To be honest Mary any phone I/we buy must have removable batteries and a memory card slot, without them they are not worth looking at IMHO. You can pick up Samsung Galaxy S2 for less than £100 and the S3 are coming down in price since the S5 launch. No problem swapping batteries or increasing the memory via a card. Apple are just so passe, my children call them 'chav phones'.

For buffer free streaming I'd guess you need at least 4mb/s depending upon which site you are looking at. Filmon SD on a TV may be OK depending on screen size, no good on my 50" Sony in the UK but OK on smaller screens.

https://hola.org/ is free and unblocks a lot of sites such as BBC iPlayer, Netflix and more, well worth the download, it lets you access the Netflix USA site which has far more content the the UK one.


----------



## mrypg9

bob_bob said:


> To be honest Mary any phone I/we buy must have removable batteries and a memory card slot, without them they are not worth looking at IMHO. You can pick up Samsung Galaxy S2 for less than £100 and the S3 are coming down in price since the S5 launch. No problem swapping batteries or increasing the memory via a card. Apple are just so passe, my children call them 'chav phones'.
> 
> For buffer free streaming I'd guess you need at least 4mb/s depending upon which site you are looking at. Filmon SD on a TV may be OK depending on screen size, no good on my 50" Sony in the UK but OK on smaller screens.
> 
> https://hola.org/ is free and unblocks a lot of sites such as BBC iPlayer, Netflix and more, well worth the download, it lets you access the Netflix USA site which has far more content the the UK one.
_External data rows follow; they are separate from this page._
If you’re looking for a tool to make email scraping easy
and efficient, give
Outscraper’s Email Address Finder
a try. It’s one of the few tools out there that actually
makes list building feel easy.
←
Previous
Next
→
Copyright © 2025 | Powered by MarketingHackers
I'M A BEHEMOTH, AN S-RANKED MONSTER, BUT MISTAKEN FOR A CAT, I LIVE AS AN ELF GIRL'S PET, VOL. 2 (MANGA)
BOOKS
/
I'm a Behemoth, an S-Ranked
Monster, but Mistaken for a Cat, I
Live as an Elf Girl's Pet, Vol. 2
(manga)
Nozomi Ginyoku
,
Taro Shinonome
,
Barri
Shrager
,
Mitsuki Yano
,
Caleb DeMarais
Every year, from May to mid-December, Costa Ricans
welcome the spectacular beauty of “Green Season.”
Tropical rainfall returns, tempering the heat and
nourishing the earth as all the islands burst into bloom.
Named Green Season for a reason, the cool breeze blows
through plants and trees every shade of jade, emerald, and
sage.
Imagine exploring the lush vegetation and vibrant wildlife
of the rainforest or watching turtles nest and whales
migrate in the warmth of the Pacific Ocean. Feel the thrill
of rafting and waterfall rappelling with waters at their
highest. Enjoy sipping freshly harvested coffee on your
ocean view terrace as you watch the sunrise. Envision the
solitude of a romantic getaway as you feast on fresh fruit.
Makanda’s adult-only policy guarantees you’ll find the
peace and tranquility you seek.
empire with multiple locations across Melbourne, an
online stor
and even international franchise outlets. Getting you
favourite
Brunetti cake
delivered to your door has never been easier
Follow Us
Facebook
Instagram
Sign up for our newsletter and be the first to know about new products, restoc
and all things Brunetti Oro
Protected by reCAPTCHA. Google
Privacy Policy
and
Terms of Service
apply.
Thanks BobBob....I wish I had consulted you before buying the iphone...it's on its way now....Sandra has a Samsung S 2 but I couldn't find one for less than £200. 
My son has an intense dislike of all things Apple too..


----------



## Aron

mrypg9 said:


> Thanks BobBob....I wish I had consulted you before buying the iphone...it's on its way now....Sandra has a Samsung S 2 but I couldn't find one for less than £200.
> My son has an intense dislike of all things Apple too..


It appears from talking to others that Apple is like Marmite, you either love it or hate it, there is nothing in between. The family (three generations)in Marbella don't use apple at all, whereas the other half of our family in the UK wouldn't use anything else. I must admit, I used to dislike Apple, but prefer it now. I've always been an ambivalent person!


----------